В те далекие дни я представлял себе карму огромной органической машиной, которая собирает энергии, присущие всем нашим мыслям и действиям, приводит их в систему и автоматически переводит в условия и обстоятельства последующих жизней. Со временем я понял две вещи. Первое: креативность и мудрость перевода кармой прошлых выборов в будущие жизни настолько грандиозны, что метафора машины выглядит слишком упрощенно. Здесь действует разум, не только совершенный, но и созидательный, который даже в современном мире компьютеризированного механического разума ассоциируется не с машиной, а с живым существом. Таким образом, метафору машины пришлось оставить и заменить ее метафорой живого разума, или разума живого существа (существ).
Вторая вещь, которую я понял: хотя карма и возрождение объясняют многие загадки, на которые я искал ответа, они не объясняют сами себя. Карма и реинкарнация — это законы, управляющие эволюцией человеческого сознания, но мы не знаем, кто создал эту систему, кто спроектировал этот шедевр.
Те, кто верит, что мы всегда можем объяснить большее, исходя из меньшего, свойства гения — из свойств случайно соединенных органических молекул, не в состоянии понять ни логику, ни значение этого вопроса. Для меня карма и возрождение взяли на себя многие обязанности, традиционно приписываемые Богу. Порядок сменил прихоти божества, которое разрешает или хочет, чтобы его любимые создания страдали по причинам, не поддающимся объяснению. В карме и возрождении страдание обретает значение и оправдание, цель и особую задачу. Несмотря ни на что, Вселенная сострадательна. Однако в итоге карма и возрождение, чтобы объяснить себя, требуют большего, чем простой факт их существования. В этом месте величие разума, не говоря уже об энергии, настолько превысило мои возможности, что у меня не было иного выбора, кроме как сдаться этой силе, полностью подчинившей меня себе и определившей законы моей жизни.

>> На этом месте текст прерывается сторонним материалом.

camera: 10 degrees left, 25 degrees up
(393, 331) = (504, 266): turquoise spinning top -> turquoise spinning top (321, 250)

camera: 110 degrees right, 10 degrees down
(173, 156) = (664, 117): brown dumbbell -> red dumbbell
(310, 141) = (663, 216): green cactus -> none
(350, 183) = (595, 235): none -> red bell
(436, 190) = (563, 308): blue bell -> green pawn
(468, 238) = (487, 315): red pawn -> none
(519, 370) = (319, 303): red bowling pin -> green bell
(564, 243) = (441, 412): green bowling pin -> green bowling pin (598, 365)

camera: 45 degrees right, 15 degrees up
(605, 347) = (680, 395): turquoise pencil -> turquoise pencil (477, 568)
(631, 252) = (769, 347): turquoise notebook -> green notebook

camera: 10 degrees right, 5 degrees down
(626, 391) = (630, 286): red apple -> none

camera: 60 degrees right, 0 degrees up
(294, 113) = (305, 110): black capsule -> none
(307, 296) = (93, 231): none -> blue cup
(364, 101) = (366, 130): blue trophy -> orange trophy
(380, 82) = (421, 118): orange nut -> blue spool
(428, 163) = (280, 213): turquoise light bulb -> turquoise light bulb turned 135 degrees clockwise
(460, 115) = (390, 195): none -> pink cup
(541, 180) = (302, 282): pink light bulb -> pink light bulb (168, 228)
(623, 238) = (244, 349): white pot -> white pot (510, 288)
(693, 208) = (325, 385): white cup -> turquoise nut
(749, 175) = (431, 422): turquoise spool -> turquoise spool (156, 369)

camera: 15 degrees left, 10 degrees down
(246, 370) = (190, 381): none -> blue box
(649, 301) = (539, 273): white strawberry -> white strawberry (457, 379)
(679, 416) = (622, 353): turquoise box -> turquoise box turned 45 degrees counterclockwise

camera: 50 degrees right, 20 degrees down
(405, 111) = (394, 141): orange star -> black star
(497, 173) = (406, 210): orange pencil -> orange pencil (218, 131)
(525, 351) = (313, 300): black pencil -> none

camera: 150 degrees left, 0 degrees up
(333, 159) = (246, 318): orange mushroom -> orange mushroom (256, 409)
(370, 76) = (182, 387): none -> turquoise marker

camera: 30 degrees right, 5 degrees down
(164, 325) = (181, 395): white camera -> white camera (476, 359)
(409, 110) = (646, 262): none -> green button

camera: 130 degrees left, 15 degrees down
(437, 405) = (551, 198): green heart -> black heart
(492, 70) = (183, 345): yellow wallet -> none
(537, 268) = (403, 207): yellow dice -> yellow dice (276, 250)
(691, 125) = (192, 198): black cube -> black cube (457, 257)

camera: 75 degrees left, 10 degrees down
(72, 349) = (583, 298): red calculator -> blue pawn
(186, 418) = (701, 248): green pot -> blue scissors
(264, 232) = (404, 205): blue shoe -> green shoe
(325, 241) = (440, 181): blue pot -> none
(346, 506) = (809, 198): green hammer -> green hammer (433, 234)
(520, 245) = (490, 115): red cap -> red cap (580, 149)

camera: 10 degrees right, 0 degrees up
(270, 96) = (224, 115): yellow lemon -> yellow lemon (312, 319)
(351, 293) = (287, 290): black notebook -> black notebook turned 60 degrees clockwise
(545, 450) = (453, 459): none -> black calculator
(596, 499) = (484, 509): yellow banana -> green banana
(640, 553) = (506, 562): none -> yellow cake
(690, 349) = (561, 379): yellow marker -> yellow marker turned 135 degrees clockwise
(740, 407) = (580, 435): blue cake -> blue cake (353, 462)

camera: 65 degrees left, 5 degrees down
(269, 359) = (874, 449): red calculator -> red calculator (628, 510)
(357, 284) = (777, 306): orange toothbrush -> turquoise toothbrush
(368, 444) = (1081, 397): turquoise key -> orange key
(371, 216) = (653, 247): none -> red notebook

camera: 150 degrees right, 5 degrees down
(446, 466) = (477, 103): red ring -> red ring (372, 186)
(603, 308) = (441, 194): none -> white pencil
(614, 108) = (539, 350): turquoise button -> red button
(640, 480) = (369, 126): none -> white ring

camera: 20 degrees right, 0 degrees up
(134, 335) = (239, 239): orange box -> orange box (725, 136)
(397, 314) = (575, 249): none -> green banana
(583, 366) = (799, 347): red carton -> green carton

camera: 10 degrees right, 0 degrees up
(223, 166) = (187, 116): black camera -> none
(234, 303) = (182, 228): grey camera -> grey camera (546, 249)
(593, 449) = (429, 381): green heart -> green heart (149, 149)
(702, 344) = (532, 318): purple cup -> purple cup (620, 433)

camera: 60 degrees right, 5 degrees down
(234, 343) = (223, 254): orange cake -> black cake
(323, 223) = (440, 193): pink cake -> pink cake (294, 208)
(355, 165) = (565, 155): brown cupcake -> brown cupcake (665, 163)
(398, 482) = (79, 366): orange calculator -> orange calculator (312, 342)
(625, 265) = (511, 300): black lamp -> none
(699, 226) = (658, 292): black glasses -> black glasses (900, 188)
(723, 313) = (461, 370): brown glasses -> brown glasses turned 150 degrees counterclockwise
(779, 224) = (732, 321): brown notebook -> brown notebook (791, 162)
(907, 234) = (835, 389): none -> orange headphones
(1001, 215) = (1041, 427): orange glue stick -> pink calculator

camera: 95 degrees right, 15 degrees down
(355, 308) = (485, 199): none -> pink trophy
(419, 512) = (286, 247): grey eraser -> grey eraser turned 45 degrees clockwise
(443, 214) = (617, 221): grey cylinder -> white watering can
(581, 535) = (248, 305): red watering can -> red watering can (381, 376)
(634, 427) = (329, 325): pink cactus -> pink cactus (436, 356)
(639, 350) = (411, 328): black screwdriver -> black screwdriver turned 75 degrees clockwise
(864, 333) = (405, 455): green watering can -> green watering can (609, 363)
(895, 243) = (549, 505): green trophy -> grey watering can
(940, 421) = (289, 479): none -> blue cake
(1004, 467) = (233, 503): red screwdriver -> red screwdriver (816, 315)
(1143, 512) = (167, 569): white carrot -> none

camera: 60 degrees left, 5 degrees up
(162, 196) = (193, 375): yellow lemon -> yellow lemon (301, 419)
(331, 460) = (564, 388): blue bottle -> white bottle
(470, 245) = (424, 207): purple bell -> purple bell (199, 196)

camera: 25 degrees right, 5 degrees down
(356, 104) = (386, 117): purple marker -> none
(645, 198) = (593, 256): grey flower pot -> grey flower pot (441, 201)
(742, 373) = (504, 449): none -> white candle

Не имея ни названия, ни точной концепции, “нечто великое” доказывало свое существование благодаря свидетельствам очевидцев. Это не было путешествие по замкнутому логическому кругу, построенному по законам средневековых аргументов, — это было частично предположение, частично опыт, частично гипотеза, частично очевидность. У меня просто не оставалось другого выбора, кроме принятия такой окружающей реальности.
Отказавшись при описании кармы от метафоры машины, я открыл для себя две возможности: или вся кармическая система была оркестрована одним мега-разумом, мегасуществом, или же она управляется множеством разумных существ. Сначала я выбрал первое. Монотеизм воспитал во мне привычку думать о духовных сферах как об абсолютно единообразных, унифицированных, где правит Один. Я полагал, что многообразие существ есть только здесь, в физической Вселенной, а там, с другой стороны, есть только Бог (или некий единый Разум). Конечно, там есть и человеческие души, но Бог не нуждается в том, чтобы они занимались текущей работой во Вселенной. Бог, по определениям, всеведущ, всемогущ и поэтому может Сам позаботиться обо всех мелочах. Даже когда я отказался от такой концепции Бога, мысль о гомогенном и унифицированном духе продолжала преобладать в моих рассуждениях.